6. En quatrième et dernier lieu, aux termes de l’article 8 de la convention européenne de sauvegarde des droits de l’homme et des libertés fondamentales : " 1. Toute personne a droit au respect de sa vie privée et familiale (). / 2. Il ne peut y avoir ingérence d’une autorité publique dans l’exercice de ce droit que pour autant que cette ingérence est prévue par la loi et qu’elle constitue une mesure qui, dans une société démocratique, est nécessaire à la sécurité nationale, à la sûreté publique, au bien-être économique du pays, à la défense de l’ordre et à la prévention des infractions pénales, à la protection de la santé ou de la morale, ou à la protection des droits et libertés d’autrui. ".

7. Il ressort des pièces du dossier qu’à la date de la décision en litige, M. B, célibataire, séjournait, depuis dix mois en France, où il a suivi une scolarité en classe adaptée aux non-francophones entre janvier et juin 2017. L’intéressé n’établit pas être dépourvu d’attaches familiales en Côte d’Ivoire, où il a passé la majeure partie de son existence. Par suite, et eu égard à ses conditions d’entrée et de séjour en France, la mesure d’éloignement en litige ne porte pas à son droit au respect de sa vie privée et familiale une atteinte disproportionnée au regard des buts en vue desquels elle a été prise et ne méconnaît pas les stipulations précitées. Cette décision ne saurait davantage être regardée, au regard de ses conséquences sur la situation personnelle du requérant, comme entachée d’une erreur manifeste d’appréciation de cette situation.

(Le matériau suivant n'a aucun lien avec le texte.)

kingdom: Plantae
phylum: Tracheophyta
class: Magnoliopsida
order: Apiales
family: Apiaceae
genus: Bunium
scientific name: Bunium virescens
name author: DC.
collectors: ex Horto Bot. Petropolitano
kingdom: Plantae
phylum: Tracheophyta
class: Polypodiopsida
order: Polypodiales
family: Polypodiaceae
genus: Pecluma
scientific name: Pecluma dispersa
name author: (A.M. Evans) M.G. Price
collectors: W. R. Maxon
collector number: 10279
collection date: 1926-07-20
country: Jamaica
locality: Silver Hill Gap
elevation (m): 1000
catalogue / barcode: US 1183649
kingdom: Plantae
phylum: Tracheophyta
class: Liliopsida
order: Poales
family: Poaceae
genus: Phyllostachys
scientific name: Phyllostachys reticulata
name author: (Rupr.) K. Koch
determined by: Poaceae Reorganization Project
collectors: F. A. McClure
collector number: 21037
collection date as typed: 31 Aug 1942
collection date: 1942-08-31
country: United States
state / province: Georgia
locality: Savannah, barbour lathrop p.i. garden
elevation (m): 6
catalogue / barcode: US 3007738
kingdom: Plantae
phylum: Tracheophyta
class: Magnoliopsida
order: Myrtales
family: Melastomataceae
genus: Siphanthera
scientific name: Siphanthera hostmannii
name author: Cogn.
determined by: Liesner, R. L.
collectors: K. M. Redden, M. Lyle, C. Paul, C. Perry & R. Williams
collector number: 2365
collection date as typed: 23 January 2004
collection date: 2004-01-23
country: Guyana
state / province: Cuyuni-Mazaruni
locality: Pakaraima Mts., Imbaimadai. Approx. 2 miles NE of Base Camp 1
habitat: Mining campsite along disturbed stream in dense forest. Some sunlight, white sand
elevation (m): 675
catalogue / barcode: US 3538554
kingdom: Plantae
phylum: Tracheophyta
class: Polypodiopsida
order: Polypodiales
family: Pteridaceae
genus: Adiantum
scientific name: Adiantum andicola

8. Il résulte de tout ce qui précède que M. B n’est pas fondé à soutenir que c’est à tort que, par le jugement attaqué, le magistrat désigné par le président du tribunal administratif de Lyon a rejeté sa demande. Par voie de conséquence, ses conclusions à fins d’injonction et d’astreinte ainsi que celles tendant à ce qu’il soit fait application, au bénéfice de son avocat, des dispositions des articles L. 761-1 du code de justice administrative et 37 de la loi du 10 juillet 1991 relative à l’aide juridique doivent être rejetées.

DÉCIDE :

Article 1er :La requête de M. B est rejetée.

Article 2 :Le présent arrêt sera notifié à M. C B et au ministre de l’intérieur.

Copie en sera adressée au préfet de la Loire.